EXERCISE AIM> Count the lines in the records below that contain the string "interrupteurs", treating uppercase and lowercase as different. Reply with the number only.

MATERIAL PROVIDED START

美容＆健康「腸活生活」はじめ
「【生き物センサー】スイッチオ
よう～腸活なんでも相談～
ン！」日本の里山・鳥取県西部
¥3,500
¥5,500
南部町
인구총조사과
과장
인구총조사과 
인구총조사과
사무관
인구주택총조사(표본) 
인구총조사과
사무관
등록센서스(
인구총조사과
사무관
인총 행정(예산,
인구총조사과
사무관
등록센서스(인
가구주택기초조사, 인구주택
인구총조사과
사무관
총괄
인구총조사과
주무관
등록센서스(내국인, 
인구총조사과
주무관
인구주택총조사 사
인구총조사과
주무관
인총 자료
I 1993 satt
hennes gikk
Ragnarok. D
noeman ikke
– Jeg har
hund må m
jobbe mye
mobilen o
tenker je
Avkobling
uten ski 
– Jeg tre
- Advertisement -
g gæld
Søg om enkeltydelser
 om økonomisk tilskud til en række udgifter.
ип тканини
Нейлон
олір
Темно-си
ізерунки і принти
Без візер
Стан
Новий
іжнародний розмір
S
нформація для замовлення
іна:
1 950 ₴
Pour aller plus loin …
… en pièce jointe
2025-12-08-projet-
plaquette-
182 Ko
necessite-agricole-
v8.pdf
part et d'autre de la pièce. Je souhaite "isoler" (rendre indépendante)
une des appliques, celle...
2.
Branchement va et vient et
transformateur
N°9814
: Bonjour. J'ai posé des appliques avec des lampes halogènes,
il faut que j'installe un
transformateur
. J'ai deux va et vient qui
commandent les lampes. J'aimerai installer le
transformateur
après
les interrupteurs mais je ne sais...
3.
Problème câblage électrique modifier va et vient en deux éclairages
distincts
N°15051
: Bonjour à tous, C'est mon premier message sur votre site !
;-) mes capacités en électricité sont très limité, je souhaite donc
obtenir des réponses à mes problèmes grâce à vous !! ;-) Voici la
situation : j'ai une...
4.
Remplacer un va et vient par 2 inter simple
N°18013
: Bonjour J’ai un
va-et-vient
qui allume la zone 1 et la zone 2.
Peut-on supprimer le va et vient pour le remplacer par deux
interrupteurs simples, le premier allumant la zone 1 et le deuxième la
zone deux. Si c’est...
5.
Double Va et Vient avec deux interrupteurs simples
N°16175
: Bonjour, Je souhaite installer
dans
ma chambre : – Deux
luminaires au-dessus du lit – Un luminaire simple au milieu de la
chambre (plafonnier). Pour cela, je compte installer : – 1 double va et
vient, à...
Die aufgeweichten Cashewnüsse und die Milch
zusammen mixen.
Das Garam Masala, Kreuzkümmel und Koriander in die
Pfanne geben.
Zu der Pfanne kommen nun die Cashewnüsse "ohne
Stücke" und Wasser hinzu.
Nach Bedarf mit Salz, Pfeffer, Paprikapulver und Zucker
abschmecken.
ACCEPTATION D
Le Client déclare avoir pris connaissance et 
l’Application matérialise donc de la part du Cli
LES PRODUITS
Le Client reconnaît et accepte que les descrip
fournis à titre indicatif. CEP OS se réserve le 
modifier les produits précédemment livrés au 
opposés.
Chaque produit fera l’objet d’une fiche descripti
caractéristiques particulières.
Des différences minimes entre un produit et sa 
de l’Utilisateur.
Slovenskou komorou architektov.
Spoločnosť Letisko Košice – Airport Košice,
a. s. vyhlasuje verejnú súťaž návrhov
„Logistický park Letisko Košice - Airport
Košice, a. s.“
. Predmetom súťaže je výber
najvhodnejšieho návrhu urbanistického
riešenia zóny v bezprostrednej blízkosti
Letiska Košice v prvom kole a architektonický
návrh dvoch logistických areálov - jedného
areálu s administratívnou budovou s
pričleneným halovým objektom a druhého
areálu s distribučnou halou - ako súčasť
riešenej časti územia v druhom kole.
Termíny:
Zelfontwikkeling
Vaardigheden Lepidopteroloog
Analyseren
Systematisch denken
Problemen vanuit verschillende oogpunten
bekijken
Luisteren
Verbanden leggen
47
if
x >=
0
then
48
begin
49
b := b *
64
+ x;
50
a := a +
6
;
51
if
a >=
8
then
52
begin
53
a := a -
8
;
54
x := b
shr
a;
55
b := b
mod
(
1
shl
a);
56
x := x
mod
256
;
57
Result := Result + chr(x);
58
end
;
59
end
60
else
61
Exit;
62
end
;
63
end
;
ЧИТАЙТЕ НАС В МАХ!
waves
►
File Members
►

MATERIAL PROVIDED END

YOUR RESPONSE> 3